### PROBLEM
Which lines in the data below contain the string "events"? Show each one.

### WORKING DATA

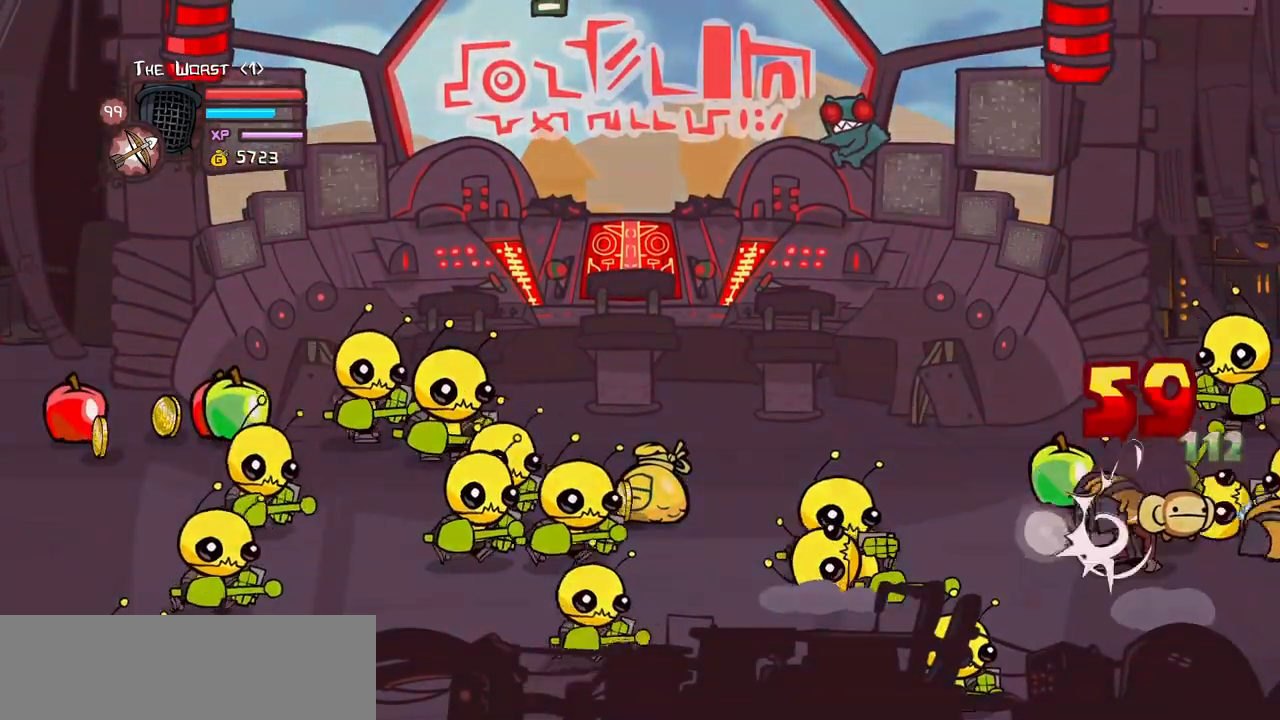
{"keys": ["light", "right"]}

--

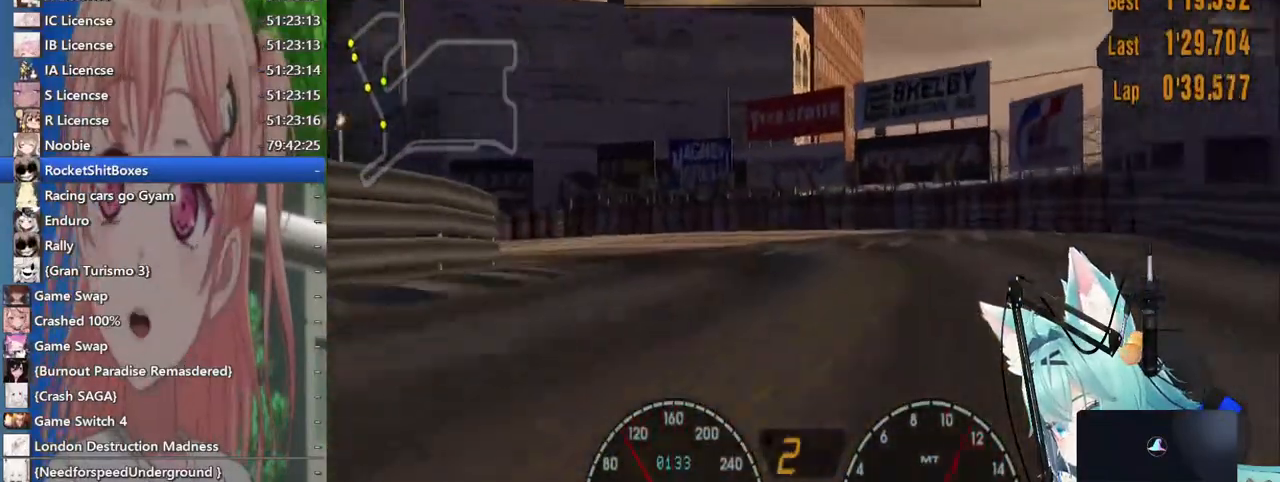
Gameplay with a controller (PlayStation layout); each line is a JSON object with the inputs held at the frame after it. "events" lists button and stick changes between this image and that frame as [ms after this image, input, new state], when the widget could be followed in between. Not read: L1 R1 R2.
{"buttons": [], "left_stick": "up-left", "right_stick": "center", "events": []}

### SOLUTION TO THIS TASK
Gameplay with a controller (PlayStation layout); each line is a JSON object with the inputs held at the frame after it. "events" lists button and stick changes between this image and that frame as [ms after this image, input, new state], when the widget could be followed in between. Not read: L1 R1 R2.
{"buttons": [], "left_stick": "up-left", "right_stick": "center", "events": []}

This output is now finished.